** Records provided **
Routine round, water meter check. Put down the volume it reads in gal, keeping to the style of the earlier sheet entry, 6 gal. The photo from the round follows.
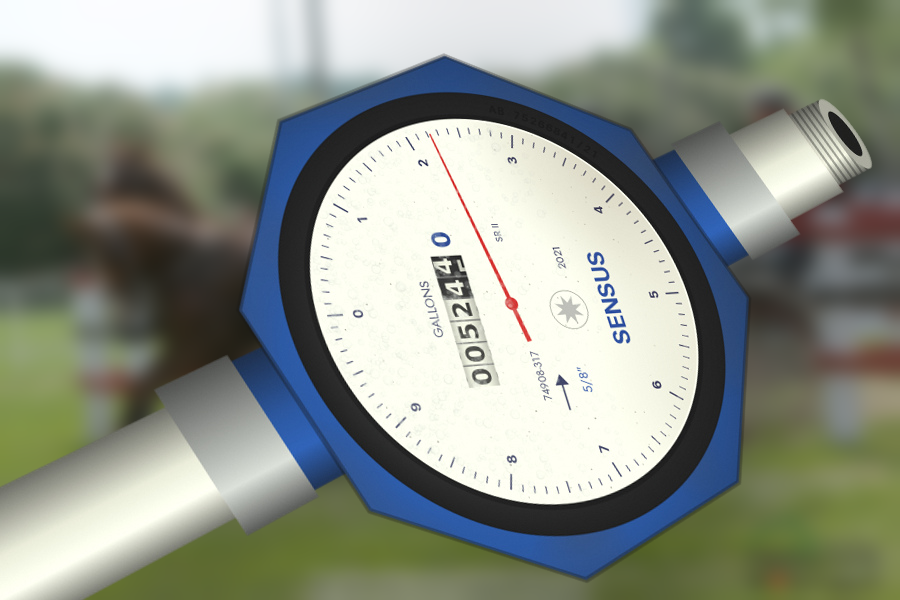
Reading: 52442.2 gal
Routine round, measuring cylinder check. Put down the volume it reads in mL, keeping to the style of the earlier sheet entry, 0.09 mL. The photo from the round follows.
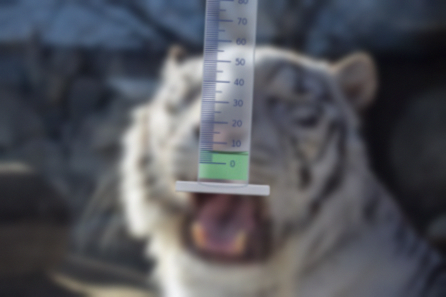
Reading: 5 mL
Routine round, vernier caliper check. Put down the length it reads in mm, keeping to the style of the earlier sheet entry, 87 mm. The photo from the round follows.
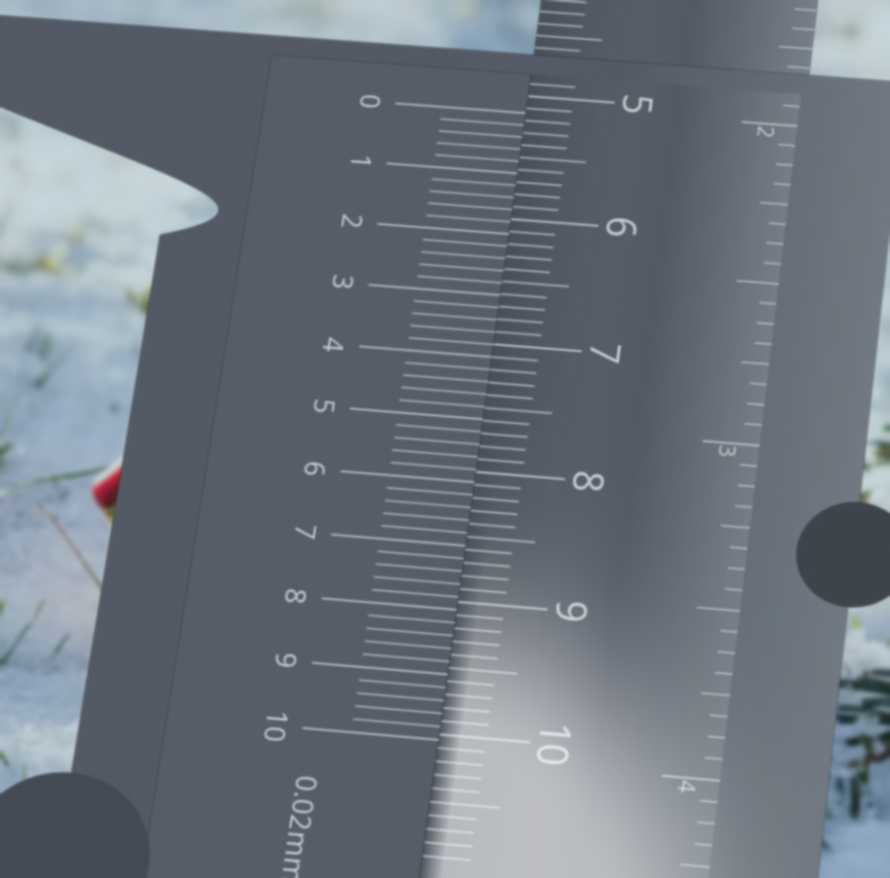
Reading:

** Work instruction **
Return every line of the records above without alteration, omitting the pictures.

** Task response **
Routine round, water meter check. Put down the volume it reads in gal, keeping to the style of the earlier sheet entry, 6 gal. The photo from the round follows.
Reading: 52442.2 gal
Routine round, measuring cylinder check. Put down the volume it reads in mL, keeping to the style of the earlier sheet entry, 0.09 mL. The photo from the round follows.
Reading: 5 mL
Routine round, vernier caliper check. Put down the length it reads in mm, keeping to the style of the earlier sheet entry, 87 mm. The photo from the round follows.
Reading:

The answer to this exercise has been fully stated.